YOUR OBJECTIVE – Write out the whole listing exactly.

Segment Start: DATA FOR THIS TASK

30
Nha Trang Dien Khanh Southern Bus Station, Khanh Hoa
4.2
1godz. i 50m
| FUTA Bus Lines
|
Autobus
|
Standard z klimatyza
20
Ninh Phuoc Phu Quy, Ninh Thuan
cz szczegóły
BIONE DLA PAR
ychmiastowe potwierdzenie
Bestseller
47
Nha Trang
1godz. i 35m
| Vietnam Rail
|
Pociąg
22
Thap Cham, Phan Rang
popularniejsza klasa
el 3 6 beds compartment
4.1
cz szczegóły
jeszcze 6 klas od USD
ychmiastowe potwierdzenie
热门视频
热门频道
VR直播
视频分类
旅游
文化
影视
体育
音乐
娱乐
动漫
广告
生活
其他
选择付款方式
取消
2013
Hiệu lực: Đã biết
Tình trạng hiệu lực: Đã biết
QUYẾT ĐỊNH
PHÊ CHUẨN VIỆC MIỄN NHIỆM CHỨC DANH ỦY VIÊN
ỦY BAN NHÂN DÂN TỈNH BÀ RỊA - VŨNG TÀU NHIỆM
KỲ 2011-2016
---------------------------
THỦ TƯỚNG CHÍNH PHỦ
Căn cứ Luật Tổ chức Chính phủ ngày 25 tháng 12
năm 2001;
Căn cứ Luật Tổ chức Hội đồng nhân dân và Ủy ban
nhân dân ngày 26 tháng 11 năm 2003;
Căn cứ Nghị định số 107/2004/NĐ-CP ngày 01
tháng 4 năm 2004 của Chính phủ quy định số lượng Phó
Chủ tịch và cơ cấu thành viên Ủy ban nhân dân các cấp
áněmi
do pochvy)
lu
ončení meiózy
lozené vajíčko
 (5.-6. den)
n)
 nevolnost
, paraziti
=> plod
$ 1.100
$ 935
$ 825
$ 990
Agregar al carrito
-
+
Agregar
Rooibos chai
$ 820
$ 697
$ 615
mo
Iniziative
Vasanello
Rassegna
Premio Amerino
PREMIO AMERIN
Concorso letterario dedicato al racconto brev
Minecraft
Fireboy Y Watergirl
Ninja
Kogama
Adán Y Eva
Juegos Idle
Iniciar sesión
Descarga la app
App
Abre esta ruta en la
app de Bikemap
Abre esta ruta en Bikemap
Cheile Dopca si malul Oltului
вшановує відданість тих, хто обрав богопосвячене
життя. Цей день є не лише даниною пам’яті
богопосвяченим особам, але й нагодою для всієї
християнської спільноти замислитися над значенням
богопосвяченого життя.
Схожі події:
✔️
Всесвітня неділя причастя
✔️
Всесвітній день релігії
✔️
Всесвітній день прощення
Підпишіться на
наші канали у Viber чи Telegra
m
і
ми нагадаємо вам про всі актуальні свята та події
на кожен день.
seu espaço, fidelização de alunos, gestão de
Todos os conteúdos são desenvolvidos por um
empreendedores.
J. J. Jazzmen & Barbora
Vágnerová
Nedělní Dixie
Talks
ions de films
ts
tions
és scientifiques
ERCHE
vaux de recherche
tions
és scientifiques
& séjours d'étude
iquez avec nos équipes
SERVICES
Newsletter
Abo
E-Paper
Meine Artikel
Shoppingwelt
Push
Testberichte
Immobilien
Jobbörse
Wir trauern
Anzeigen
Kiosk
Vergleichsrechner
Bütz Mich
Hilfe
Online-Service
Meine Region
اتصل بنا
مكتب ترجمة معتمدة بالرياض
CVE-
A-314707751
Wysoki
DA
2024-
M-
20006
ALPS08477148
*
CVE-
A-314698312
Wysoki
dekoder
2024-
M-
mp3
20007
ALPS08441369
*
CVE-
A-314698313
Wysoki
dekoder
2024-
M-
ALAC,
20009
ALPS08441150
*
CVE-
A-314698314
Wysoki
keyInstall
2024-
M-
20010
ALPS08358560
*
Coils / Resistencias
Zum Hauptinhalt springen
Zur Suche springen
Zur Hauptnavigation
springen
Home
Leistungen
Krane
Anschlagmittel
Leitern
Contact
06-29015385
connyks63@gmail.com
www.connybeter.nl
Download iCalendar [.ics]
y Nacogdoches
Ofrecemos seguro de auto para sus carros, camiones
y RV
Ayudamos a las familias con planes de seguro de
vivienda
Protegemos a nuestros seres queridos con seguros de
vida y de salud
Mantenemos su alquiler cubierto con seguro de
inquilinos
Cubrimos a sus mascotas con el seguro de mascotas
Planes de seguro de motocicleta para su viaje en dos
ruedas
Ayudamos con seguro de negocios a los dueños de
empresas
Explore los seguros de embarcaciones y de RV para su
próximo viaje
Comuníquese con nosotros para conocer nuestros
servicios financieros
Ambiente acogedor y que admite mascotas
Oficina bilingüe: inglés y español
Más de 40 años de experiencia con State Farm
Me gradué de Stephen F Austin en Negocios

Segment End: DATA FOR THIS TASK

ANSWER FOR THIS EXERCISE –
30
Nha Trang Dien Khanh Southern Bus Station, Khanh Hoa
4.2
1godz. i 50m
| FUTA Bus Lines
|
Autobus
|
Standard z klimatyza
20
Ninh Phuoc Phu Quy, Ninh Thuan
cz szczegóły
BIONE DLA PAR
ychmiastowe potwierdzenie
Bestseller
47
Nha Trang
1godz. i 35m
| Vietnam Rail
|
Pociąg
22
Thap Cham, Phan Rang
popularniejsza klasa
el 3 6 beds compartment
4.1
cz szczegóły
jeszcze 6 klas od USD
ychmiastowe potwierdzenie
热门视频
热门频道
VR直播
视频分类
旅游
文化
影视
体育
音乐
娱乐
动漫
广告
生活
其他
选择付款方式
取消
2013
Hiệu lực: Đã biết
Tình trạng hiệu lực: Đã biết
QUYẾT ĐỊNH
PHÊ CHUẨN VIỆC MIỄN NHIỆM CHỨC DANH ỦY VIÊN
ỦY BAN NHÂN DÂN TỈNH BÀ RỊA - VŨNG TÀU NHIỆM
KỲ 2011-2016
---------------------------
THỦ TƯỚNG CHÍNH PHỦ
Căn cứ Luật Tổ chức Chính phủ ngày 25 tháng 12
năm 2001;
Căn cứ Luật Tổ chức Hội đồng nhân dân và Ủy ban
nhân dân ngày 26 tháng 11 năm 2003;
Căn cứ Nghị định số 107/2004/NĐ-CP ngày 01
tháng 4 năm 2004 của Chính phủ quy định số lượng Phó
Chủ tịch và cơ cấu thành viên Ủy ban nhân dân các cấp
áněmi
do pochvy)
lu
ončení meiózy
lozené vajíčko
 (5.-6. den)
n)
 nevolnost
, paraziti
=> plod
$ 1.100
$ 935
$ 825
$ 990
Agregar al carrito
-
+
Agregar
Rooibos chai
$ 820
$ 697
$ 615
mo
Iniziative
Vasanello
Rassegna
Premio Amerino
PREMIO AMERIN
Concorso letterario dedicato al racconto brev
Minecraft
Fireboy Y Watergirl
Ninja
Kogama
Adán Y Eva
Juegos Idle
Iniciar sesión
Descarga la app
App
Abre esta ruta en la
app de Bikemap
Abre esta ruta en Bikemap
Cheile Dopca si malul Oltului
вшановує відданість тих, хто обрав богопосвячене
життя. Цей день є не лише даниною пам’яті
богопосвяченим особам, але й нагодою для всієї
християнської спільноти замислитися над значенням
богопосвяченого життя.
Схожі події:
✔️
Всесвітня неділя причастя
✔️
Всесвітній день релігії
✔️
Всесвітній день прощення
Підпишіться на
наші канали у Viber чи Telegra
m
і
ми нагадаємо вам про всі актуальні свята та події
на кожен день.
seu espaço, fidelização de alunos, gestão de
Todos os conteúdos são desenvolvidos por um
empreendedores.
J. J. Jazzmen & Barbora
Vágnerová
Nedělní Dixie
Talks
ions de films
ts
tions
és scientifiques
ERCHE
vaux de recherche
tions
és scientifiques
& séjours d'étude
iquez avec nos équipes
SERVICES
Newsletter
Abo
E-Paper
Meine Artikel
Shoppingwelt
Push
Testberichte
Immobilien
Jobbörse
Wir trauern
Anzeigen
Kiosk
Vergleichsrechner
Bütz Mich
Hilfe
Online-Service
Meine Region
اتصل بنا
مكتب ترجمة معتمدة بالرياض
CVE-
A-314707751
Wysoki
DA
2024-
M-
20006
ALPS08477148
*
CVE-
A-314698312
Wysoki
dekoder
2024-
M-
mp3
20007
ALPS08441369
*
CVE-
A-314698313
Wysoki
dekoder
2024-
M-
ALAC,
20009
ALPS08441150
*
CVE-
A-314698314
Wysoki
keyInstall
2024-
M-
20010
ALPS08358560
*
Coils / Resistencias
Zum Hauptinhalt springen
Zur Suche springen
Zur Hauptnavigation
springen
Home
Leistungen
Krane
Anschlagmittel
Leitern
Contact
06-29015385
connyks63@gmail.com
www.connybeter.nl
Download iCalendar [.ics]
y Nacogdoches
Ofrecemos seguro de auto para sus carros, camiones
y RV
Ayudamos a las familias con planes de seguro de
vivienda
Protegemos a nuestros seres queridos con seguros de
vida y de salud
Mantenemos su alquiler cubierto con seguro de
inquilinos
Cubrimos a sus mascotas con el seguro de mascotas
Planes de seguro de motocicleta para su viaje en dos
ruedas
Ayudamos con seguro de negocios a los dueños de
empresas
Explore los seguros de embarcaciones y de RV para su
próximo viaje
Comuníquese con nosotros para conocer nuestros
servicios financieros
Ambiente acogedor y que admite mascotas
Oficina bilingüe: inglés y español
Más de 40 años de experiencia con State Farm
Me gradué de Stephen F Austin en Negocios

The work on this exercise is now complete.